Invece di muoversi con urgenza, c’è chi vuole lo ius soli, il voto ai sedicenni, una legge speciale contro l’omofobia come provvedimenti prioritari. A 160 anni dalla proclamazione dello Stato unitario, l’Italia rischia di tornare indietro. E c’è gente che invece di vedere il gravissimo pericolo che abbiamo di fronte e che si è già rivelato causa di danni molto gravi (pensiamo ai vaccini) ritiene di rifare la verginità politica ai propri partiti con proposte quanto meno intempestive . Siamo all’assurdo che neanche più la Lega è per il federalismo. Ci fu una Lega persino secessionista, quella che suggerì la furbizia della riforma del titolo V, una colpa storica che la pandemia ha fatto comprendere anche alle anime candide o ai filibustieri che vogliono un’Italia divisa e conflittuale.
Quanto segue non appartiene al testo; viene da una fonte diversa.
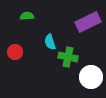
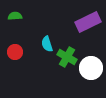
green semicircle: moved 12 px left
cyan semicircle: moved 3 px left, 2 px down
green cross: moved 1 px left; rotated 18 degrees clockwise
white circle: moved 9 px up
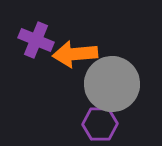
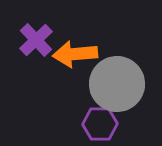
purple cross: rotated 24 degrees clockwise
gray circle: moved 5 px right
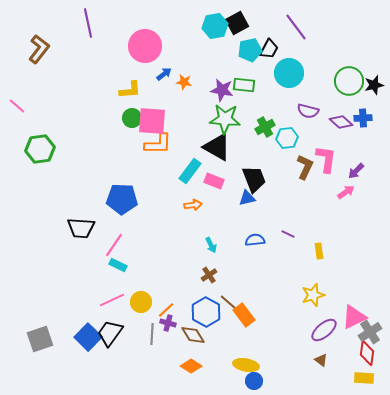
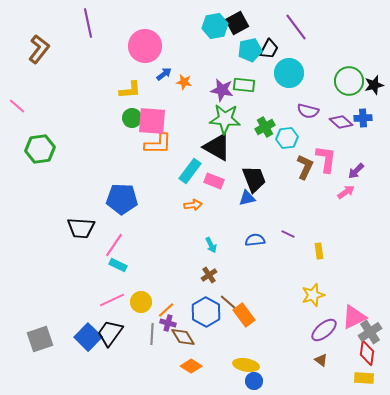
brown diamond at (193, 335): moved 10 px left, 2 px down
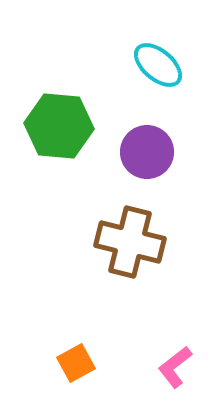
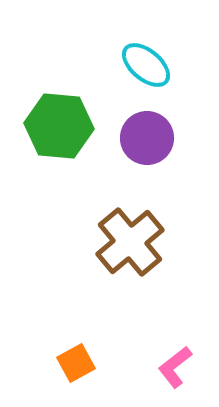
cyan ellipse: moved 12 px left
purple circle: moved 14 px up
brown cross: rotated 36 degrees clockwise
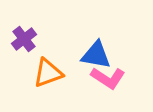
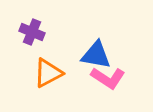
purple cross: moved 8 px right, 7 px up; rotated 30 degrees counterclockwise
orange triangle: rotated 8 degrees counterclockwise
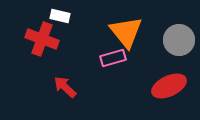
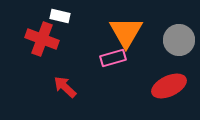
orange triangle: rotated 9 degrees clockwise
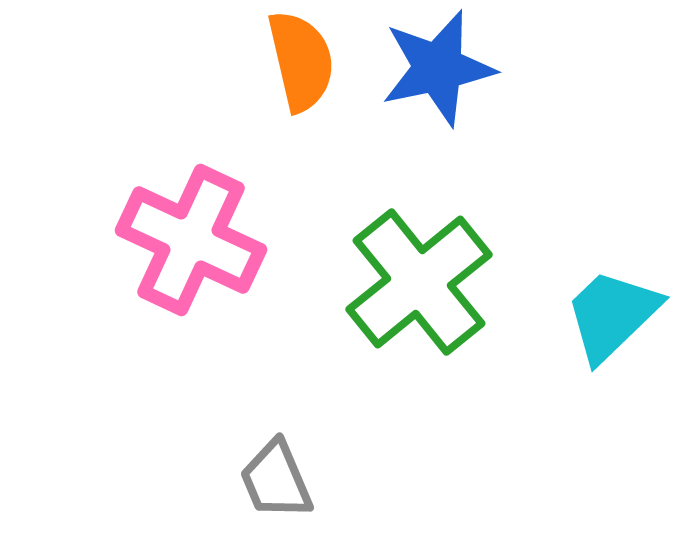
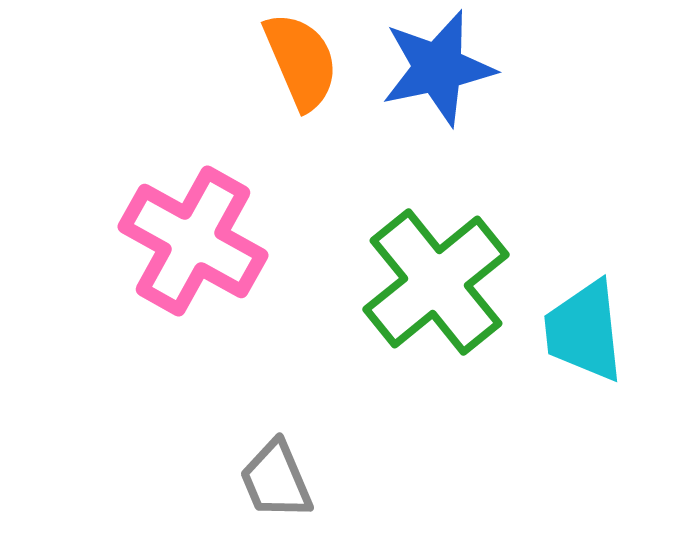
orange semicircle: rotated 10 degrees counterclockwise
pink cross: moved 2 px right, 1 px down; rotated 4 degrees clockwise
green cross: moved 17 px right
cyan trapezoid: moved 28 px left, 16 px down; rotated 52 degrees counterclockwise
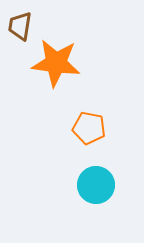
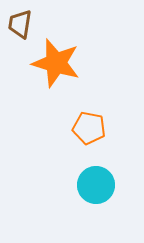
brown trapezoid: moved 2 px up
orange star: rotated 9 degrees clockwise
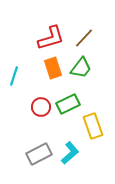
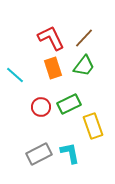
red L-shape: rotated 100 degrees counterclockwise
green trapezoid: moved 3 px right, 2 px up
cyan line: moved 1 px right, 1 px up; rotated 66 degrees counterclockwise
green rectangle: moved 1 px right
cyan L-shape: rotated 60 degrees counterclockwise
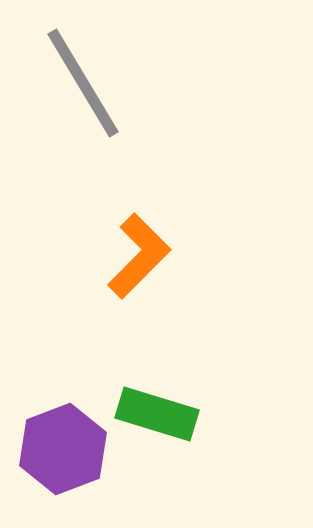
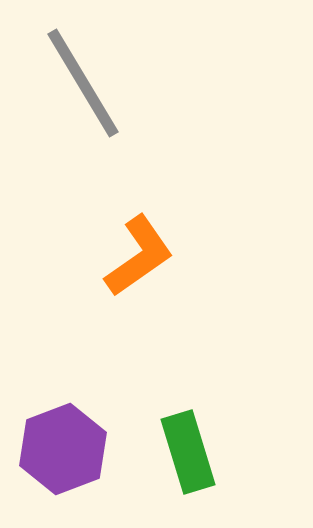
orange L-shape: rotated 10 degrees clockwise
green rectangle: moved 31 px right, 38 px down; rotated 56 degrees clockwise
Renzi con il suo referendum molto discutibile aveva visto lucidamente il problema di eliminare l’errore del 2001, ma troppi non hanno voluto capire che almeno quella riforma era importante ed oggi è urgentissima. Un referendum abrogativo può essere la strada da percorrere per ristabilire il buon senso e l’interesse nazionale che non ha nulla a che vedere con il nazionalismo. E’ semmai la grande “idea di Nazione“ di cui scrisse magistralmente Federico Chabod.
E andrebbero anche totalmente riviste le ragioni a statuto speciale , in primis la Sicilia, che sono uno stato nello Stato e che non hanno più una giustificazione storica di sussistere. Sono quasi solo fonte di sperpero di denaro pubblico, di favoritismi, di assunzioni clientelari molto onerose e di inefficienza.